Peter D. Jamieson1, RF Zyskowski1, FY Li1, GS Francis1, V Snow2 and L Lilburne3

1 New Zealand Institute for Crop & Food Research. Limited, PB 4704, Christchurch, New Zealand.
AgResearch Grasslands, Private Bag 11008, Palmerston North, New Zealand
Landcare Research, PO Box 69, Lincoln 8152, Canterbury, New Zealand
Corresponding author


The intensification of agricultural production, particularly close to centres of population, carries with it the risk of unwanted impacts. In many cases, the major risk is the contamination of water supplies or aquifers with soluble fertilisers or agrichemicals. Land Use Change and Intensification (LUCI) is a multi-year research programme that aims to provide both the information and tools necessary to assess the likely impacts of the changing landscape on water quality. The programme involves a substantial modelling component with multiple objectives. The LUCI framework model operates at the single paddock scale but will track soil conditions, drainage and leaching over any sequence of crops and pastures through many years. The individual crop models that are available within the LUCI framework are also made available as tactical management tools that allow farmers to optimise their use of N fertiliser and irrigation, maximising their profit while minimising the environmental impacts. LUCI also contributes to a partnership with other research providers (Integrated Research for Aquifer Protection, IRAP) that includes a whole farm model and an aquifer model. Hence LUCI is the first link in a chain of models that can be used to assess the likely downstream impacts of changes in land use that may not be apparent for many years.
________________
What you should do:
Pick up the passage on the LUCI land-use modelling programme after its final sentence and carry it forward in the same technical voice.

Provided information:
________________
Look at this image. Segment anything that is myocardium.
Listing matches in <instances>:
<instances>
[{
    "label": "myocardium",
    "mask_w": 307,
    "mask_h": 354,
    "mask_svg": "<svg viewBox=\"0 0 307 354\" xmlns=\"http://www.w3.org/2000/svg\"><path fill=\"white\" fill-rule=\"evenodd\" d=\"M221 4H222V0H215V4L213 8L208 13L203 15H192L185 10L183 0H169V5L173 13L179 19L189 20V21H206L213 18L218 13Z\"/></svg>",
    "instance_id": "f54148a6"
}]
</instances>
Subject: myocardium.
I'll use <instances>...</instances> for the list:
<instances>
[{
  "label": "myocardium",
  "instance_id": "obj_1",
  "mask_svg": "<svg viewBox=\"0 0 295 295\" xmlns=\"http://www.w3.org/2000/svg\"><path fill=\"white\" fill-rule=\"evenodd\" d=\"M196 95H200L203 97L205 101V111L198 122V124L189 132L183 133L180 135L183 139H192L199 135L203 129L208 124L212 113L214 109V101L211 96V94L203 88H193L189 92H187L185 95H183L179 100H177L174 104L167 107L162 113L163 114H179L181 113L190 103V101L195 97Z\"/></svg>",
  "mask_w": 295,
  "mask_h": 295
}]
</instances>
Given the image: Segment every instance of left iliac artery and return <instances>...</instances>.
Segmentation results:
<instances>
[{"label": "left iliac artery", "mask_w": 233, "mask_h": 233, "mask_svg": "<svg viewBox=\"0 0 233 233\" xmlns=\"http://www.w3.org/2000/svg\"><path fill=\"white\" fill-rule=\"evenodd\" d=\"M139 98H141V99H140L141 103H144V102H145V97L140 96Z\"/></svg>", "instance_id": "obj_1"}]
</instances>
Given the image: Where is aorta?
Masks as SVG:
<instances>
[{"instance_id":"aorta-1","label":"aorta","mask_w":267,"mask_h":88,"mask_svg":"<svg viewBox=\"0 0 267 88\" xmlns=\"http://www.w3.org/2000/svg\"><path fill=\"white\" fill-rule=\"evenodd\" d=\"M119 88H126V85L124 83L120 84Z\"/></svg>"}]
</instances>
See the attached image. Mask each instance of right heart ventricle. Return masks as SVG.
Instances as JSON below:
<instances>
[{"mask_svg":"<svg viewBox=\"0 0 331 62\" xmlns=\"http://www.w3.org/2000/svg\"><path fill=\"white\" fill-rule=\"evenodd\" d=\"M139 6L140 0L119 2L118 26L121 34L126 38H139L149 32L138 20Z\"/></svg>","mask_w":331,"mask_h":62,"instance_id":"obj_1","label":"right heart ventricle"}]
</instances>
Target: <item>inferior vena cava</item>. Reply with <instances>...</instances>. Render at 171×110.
________________
Task response:
Changes in land use and the intensification of agricultural production have been happening for a long time. For example, Canterbury, on the east coat of New Zealand’s South Island, was once dominated by dryland sheep production. This land use has slowly changed over the years to extensive arable production. The introduction of irrigation technology together with a substantial increase in the amount of fertiliser intensified that production and, recently, there has been a substantial increase in irrigated dairy production. Some quantified examples of the changes are:

  • sheep numbers declined from 70 million in 1982 to 39 million in 2002, while dairy cattle numbers increased from 3.4 million in June 1990 to 5.1 million in June 2003 (NZ Treasury, 2002; NZ Statistics, 2003a);
  • the area of land under irrigation doubled every decade for the last 50 years (Agriculture NZ et al., 2000);
  • N fertiliser use doubled from about 100,000 t in 1990 to about 200,000 t in 2000 (New Zealand Climate Change Project, 2002);
  • increased use of water and N inputs has driven land use intensification and resulted in increased production per unit area. The amount of lamb meat produced has remained >400,000 t p.a., despite the 40% reduction in sheep numbers. Similarly, the average wheat yield increased from 3.6 t ha-1 in 1980 (Logan, 1983) to 7.3 t ha-1 in 2003 (NZ Statistics, 2003b), while vegetable growers are producing more short-term crops (PA Williams pers. comm.).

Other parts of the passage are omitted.